What is required = Print every line of the records below character for character, changing nothing.

╭─ Exercise input

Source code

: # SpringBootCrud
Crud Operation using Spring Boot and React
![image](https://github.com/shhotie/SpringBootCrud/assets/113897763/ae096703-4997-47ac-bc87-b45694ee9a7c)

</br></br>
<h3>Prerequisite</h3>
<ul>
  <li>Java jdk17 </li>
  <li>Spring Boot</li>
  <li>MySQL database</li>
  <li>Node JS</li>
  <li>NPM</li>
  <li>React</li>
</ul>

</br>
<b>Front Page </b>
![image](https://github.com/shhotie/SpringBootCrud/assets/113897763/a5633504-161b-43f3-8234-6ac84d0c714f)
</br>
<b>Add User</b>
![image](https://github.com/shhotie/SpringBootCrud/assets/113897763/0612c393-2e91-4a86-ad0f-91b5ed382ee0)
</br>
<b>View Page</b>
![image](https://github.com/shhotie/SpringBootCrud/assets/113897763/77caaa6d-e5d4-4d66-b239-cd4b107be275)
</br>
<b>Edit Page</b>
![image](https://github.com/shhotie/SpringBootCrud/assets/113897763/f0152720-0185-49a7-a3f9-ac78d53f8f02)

╰─

Expected answer =
Source code

: # SpringBootCrud
Crud Operation using Spring Boot and React
![image](https://github.com/shhotie/SpringBootCrud/assets/113897763/ae096703-4997-47ac-bc87-b45694ee9a7c)

</br></br>
<h3>Prerequisite</h3>
<ul>
  <li>Java jdk17 </li>
  <li>Spring Boot</li>
  <li>MySQL database</li>
  <li>Node JS</li>
  <li>NPM</li>
  <li>React</li>
</ul>

</br>
<b>Front Page </b>
![image](https://github.com/shhotie/SpringBootCrud/assets/113897763/a5633504-161b-43f3-8234-6ac84d0c714f)
</br>
<b>Add User</b>
![image](https://github.com/shhotie/SpringBootCrud/assets/113897763/0612c393-2e91-4a86-ad0f-91b5ed382ee0)
</br>
<b>View Page</b>
![image](https://github.com/shhotie/SpringBootCrud/assets/113897763/77caaa6d-e5d4-4d66-b239-cd4b107be275)
</br>
<b>Edit Page</b>
![image](https://github.com/shhotie/SpringBootCrud/assets/113897763/f0152720-0185-49a7-a3f9-ac78d53f8f02)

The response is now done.